Chapter One
Sunday, October 26, 2 a.m., Lilly's bedroom
Okay, I just have one question: Why does it always have to go from bad to worse for me?
I mean, apparently it is not enough that
1. I was born lacking any sort of mammary growth gland
2. My feet are as long as a normal person's thigh
3. I'm the sole heir to the throne of a European principality
4. My grade point average is still slipping in spite of everything
5. I have a secret admirer who will not declare himself
6. All of America is going to know it after Monday night's broadcast of my exclusive interview on TwentyFour/Seven
No, in addition to all of that, I happen to be the only one of my friends who still has yet to be French kissed.
Seriously. For next week's episode of her public access TV show, Lilly Tells It Like It Is, Lilly insisted on shooting what she calls a Scorsesian confessional, in which she hopes to illustrate the degenerate lows to which today's youth has sunk. So she made us all confess to the camera our worst sins, and it turns out Shameeka, Tina Hakim Baba, Ling Su, and Lilly have ALL had boys' tongues in their mouths. All of them.
Except for me.
God, I am such a reject. The only boy who has ever kissed me did it just so he could get his picture in the paper.
Yeah, there was some tongue action, but believe me, I kept my lips way closed.
And since I have never been French-kissed, and had nothing good to confess on the show, Lilly decided to punish me by giving me a Dare. She didn't even ask me if I would prefer a Truth.
Lilly dared me I wouldn't drop an eggplant onto the sidewalk from her sixteenth story bedroom window.
I said I most certainly would, even though of course, I totally didn't want to. I mean, how stupid. Somebody could seriously get hurt. I am all for illustrating the degenerate lows to which America's teens have sunk, but I wouldn't want anybody to get their head bashed in.
But what could I do? It was a Dare. I had to go along with it. I mean, it's bad enough I've never been Frenched. I don't want to be branded a wimp, too. And I couldn't exactly stand there and go, well, all right, I may never have been French-kissed by a boy, but I have been the recipient of a love letter that was written by one. A boy, I mean.

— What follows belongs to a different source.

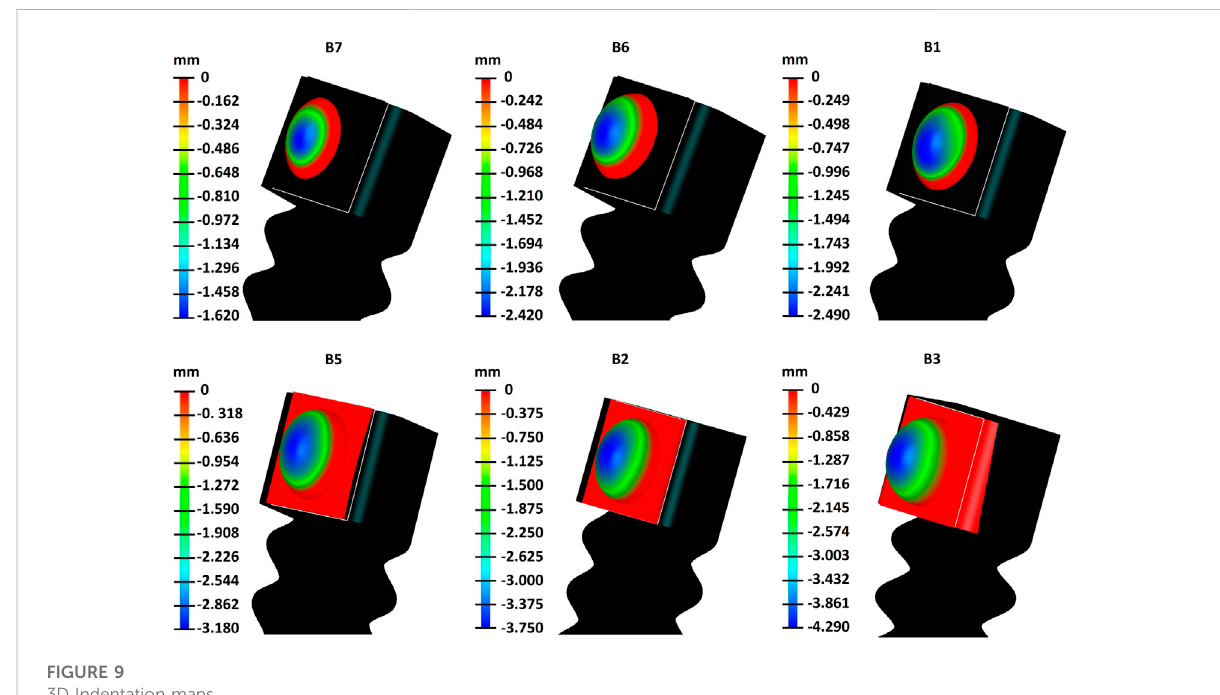
FIGURE 9 3D Indentation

I guess the knowledge that somewhere in the world, there is a boy who might like me gave me a sense of empowerment -- something I certainly could have used during my interview with Beverly Bellerieve, but whatever. I may not be able to form a coherent sentence when there is a television camera aimed in my direction, but I am at least capable, I decided, of throwing an eggplant out the window.

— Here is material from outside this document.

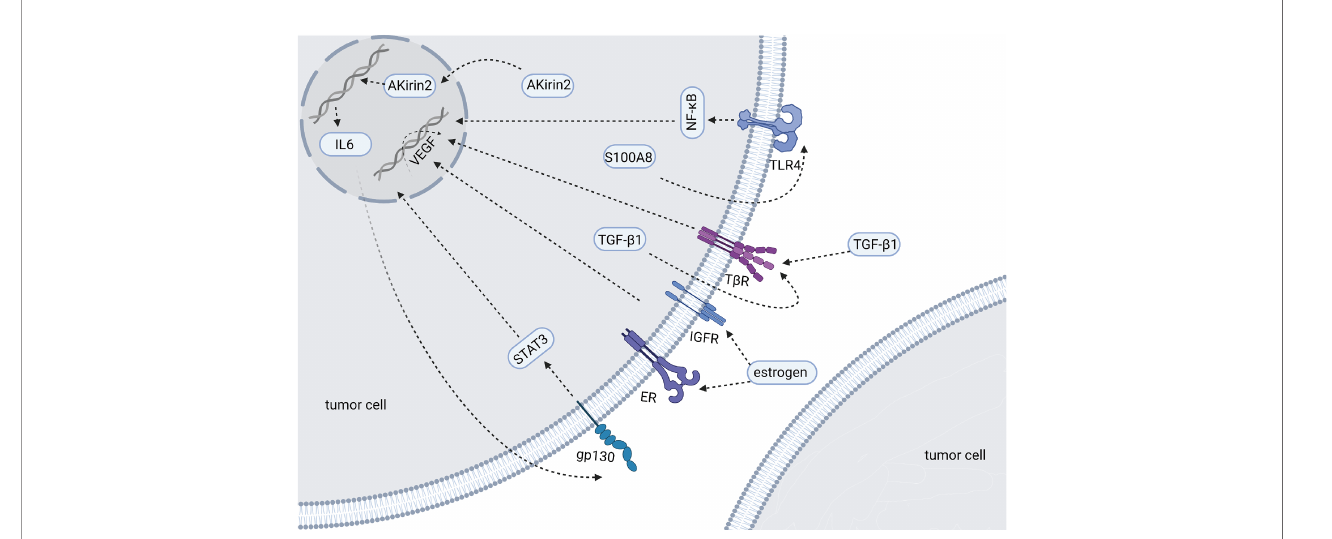
FIGURE 2 | Molecules and mechanisms regulating the expression of VEGF in BTCs (Created in BioRender.com). The fi gure mainly shows the factors have been reported to affect the expression of VEGF in BTCs. These factors are overexpressed in tumor cells and their downstream signaling pathways of affecting VEGF have been described by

Lilly was shocked. I had never accepted a Dare like that before.
I can't really explain why I did it. Maybe I was just trying to live up to my new reputation as a very Josie-and-the-Pussycats type of girl. Or maybe I was more scared of what Lilly would try to make me do if I said no. Once she made me run up and down the hallway naked. Not the hallway in the Moscovitzes' apartment, either. The hallway outside of it.
Whatever my reasons, I soon found myself sneaking into the kitchen, then creeping back into Lilly's room again with a giant ovoid fruit hidden under my shirt.
Then, while Lilly narrated gravely into the microphone about how Mia Thermopolis was about to strike a blow for good girls everywhere, and Shameeka filmed, I opened up the window, made sure no innocent bystanders were below, and then....
"Bomb's away," I said, like in the movies.